Dit protocol beschrijft een efficiënte aanpak voor het verkrijgen van kwantitatieve gegevens over de antischimmelactiviteit van AMPs tegen de schimmelpathogeen C. albicans. Een veel voorkomende alternatieve benadering voor het testen van peptiden en andere antischimmelmiddelen is de bouillonmicroverdunning die wordt beschreven in de standaard M2718 van het Clinical Laboratory Standards Institute (CLSI), maar deze standaard richt zich op het verkrijgen van kwalitatieve visuele resultaten in plaats van kwantitatieve resultaten. Een andere alternatieve benadering is om een methode te gebruiken die vergelijkbaar is met de methode die in dit protocol wordt beschreven om peptiden te bereiden en ze te incuberen met cellen en vervolgens de inhoud van de putten op agar te plaatsen om het aantal CFU's te tellen en het effect van de peptiden te kwantificeren. Zoals opgemerkt in de sectie representatieve resultaten, vermindert dit gebruik van OD600 voor het meten van celgroei in dit protocol de tijdslast aanzienlijk in vergelijking met het plateren en tellen van CFU's. Het elimineren van de noodzaak om de inhoud van putten op agar te plaatsen, vermindert ook de hoeveelheid plastic afval die wordt gegenereerd door het peptide-testprotocol.

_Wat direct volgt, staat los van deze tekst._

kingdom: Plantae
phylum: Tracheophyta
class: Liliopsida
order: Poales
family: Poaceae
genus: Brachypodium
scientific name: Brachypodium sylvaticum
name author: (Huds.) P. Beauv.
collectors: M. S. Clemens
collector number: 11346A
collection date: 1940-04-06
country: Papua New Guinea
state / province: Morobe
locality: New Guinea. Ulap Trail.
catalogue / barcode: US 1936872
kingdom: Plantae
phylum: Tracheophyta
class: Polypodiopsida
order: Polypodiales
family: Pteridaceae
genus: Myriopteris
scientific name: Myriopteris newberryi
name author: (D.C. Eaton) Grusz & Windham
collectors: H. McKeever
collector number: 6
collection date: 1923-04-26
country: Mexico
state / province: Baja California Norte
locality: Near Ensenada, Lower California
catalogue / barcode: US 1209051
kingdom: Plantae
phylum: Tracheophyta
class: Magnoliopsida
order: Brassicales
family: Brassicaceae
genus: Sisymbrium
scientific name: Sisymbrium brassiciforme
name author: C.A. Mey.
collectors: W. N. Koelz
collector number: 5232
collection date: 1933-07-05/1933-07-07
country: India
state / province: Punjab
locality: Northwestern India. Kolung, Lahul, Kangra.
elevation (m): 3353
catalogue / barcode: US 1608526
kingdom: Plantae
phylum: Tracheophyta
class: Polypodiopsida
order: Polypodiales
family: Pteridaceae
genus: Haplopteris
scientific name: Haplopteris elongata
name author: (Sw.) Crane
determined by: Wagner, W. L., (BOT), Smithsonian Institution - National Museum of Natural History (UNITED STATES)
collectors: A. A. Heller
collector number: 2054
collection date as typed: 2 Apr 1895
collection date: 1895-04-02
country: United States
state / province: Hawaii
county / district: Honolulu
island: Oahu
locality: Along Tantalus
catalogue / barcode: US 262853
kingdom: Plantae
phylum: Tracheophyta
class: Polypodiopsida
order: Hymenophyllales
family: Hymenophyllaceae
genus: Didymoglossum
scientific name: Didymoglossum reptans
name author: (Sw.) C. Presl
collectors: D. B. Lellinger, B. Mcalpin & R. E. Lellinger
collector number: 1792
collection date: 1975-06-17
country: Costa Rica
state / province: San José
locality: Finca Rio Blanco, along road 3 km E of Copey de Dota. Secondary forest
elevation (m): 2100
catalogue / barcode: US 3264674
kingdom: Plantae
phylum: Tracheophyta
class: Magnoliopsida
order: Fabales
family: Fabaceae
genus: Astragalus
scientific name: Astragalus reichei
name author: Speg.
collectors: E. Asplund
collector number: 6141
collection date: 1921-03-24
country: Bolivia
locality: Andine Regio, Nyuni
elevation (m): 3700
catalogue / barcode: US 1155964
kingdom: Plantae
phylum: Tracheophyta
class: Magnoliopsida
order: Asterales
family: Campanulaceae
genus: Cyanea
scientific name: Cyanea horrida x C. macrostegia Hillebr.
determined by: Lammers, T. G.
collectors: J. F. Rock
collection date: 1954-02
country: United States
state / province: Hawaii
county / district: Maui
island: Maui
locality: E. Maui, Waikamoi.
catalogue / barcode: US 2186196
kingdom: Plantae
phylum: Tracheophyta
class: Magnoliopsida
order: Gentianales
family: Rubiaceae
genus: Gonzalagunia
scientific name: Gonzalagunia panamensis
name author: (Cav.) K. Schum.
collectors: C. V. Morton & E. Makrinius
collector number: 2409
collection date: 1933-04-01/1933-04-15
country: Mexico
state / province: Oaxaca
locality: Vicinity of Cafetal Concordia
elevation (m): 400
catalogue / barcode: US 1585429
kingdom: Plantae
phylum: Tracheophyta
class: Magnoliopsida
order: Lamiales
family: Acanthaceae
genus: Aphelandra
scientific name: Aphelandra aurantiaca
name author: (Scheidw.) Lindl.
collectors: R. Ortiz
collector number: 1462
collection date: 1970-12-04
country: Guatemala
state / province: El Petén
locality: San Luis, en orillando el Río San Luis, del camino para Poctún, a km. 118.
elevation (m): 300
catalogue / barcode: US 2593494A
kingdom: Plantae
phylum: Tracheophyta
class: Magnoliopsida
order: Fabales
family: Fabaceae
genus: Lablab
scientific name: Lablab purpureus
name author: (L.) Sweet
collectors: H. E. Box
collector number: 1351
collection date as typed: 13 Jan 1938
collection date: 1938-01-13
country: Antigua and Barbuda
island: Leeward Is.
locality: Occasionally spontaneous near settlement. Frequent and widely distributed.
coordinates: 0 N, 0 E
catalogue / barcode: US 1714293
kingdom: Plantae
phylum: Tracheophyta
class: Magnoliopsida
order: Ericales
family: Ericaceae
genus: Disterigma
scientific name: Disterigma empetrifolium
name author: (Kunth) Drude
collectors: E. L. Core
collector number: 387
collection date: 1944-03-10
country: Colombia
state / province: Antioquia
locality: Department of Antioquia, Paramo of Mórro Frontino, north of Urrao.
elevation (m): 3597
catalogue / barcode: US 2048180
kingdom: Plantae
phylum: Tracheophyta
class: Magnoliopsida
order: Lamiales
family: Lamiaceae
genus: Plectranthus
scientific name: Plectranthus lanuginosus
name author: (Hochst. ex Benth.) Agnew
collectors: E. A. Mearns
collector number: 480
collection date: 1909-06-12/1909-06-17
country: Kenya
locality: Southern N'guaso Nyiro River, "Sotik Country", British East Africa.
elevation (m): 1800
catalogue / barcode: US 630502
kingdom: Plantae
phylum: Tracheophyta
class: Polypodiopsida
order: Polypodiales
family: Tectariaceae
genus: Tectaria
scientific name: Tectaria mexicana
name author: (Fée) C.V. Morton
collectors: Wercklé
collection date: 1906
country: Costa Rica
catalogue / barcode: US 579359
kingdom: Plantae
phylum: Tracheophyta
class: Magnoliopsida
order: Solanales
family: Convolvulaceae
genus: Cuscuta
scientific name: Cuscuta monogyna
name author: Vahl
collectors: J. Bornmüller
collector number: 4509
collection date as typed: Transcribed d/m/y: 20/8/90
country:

Verschillende aspecten van dit protocol zijn belangrijk voor het succes ervan. Aangezien veel kationische antimicrobiële peptiden slecht presteren in fysiologische zoutconcentraties in assays uitgevoerd in vitro 8,32,33,34, werd een 1 mM NaPB-buffer geselecteerd voor deze test. Bovendien worden de peptiden en C. albicans-cellen gedurende een korte tijd (30 min) in buffer geïncubeerd in plaats van een lange tijd in groeimedium. Dit vermindert de potentiële groei en deling van de cellen, wat van invloed zou zijn op de daaropvolgende kwantificering van de levensvatbare cellen die overblijven na de incubatie met de peptiden. Na de incubatie van de peptiden met de cellen worden de putten verdund om de concentratie van het peptide te verminderen, waardoor het potentieel voor antischimmelactiviteit na de gewenste incubatie van 30 minuten wordt verminderd35. Het potentieel voor voortdurende activiteit van de peptiden wordt verder verminderd door de celpeptideoplossing over te brengen naar een plaat met YPD-medium; veel peptiden verliezen hun activiteit in het YPD-medium (ongepubliceerde gegevens), mogelijk vanwege de aanwezigheid van mono- en tweewaardige kationen, waarvan bekend is dat ze de activiteit van sommige antimicrobiële peptiden verminderen 6,7,34,36. Een gebrek aan activiteit in het YPD-medium is echter niet noodzakelijk voor het succes van het protocol. Ten slotte worden de C. albicans-cellen gekweekt bij 30 °C voor de relevante stappen in het protocol. Door de cellen bij deze temperatuur te laten groeien, moeten de cellen zich voornamelijk in de gistmorfologie bevinden, wat belangrijk is voor het verkrijgen van nauwkeurige schattingen van het aantal cellen in stap 2 en stap 4 en voor de betrouwbare kwantificering van de vermindering van de levensvatbaarheid in stap 6.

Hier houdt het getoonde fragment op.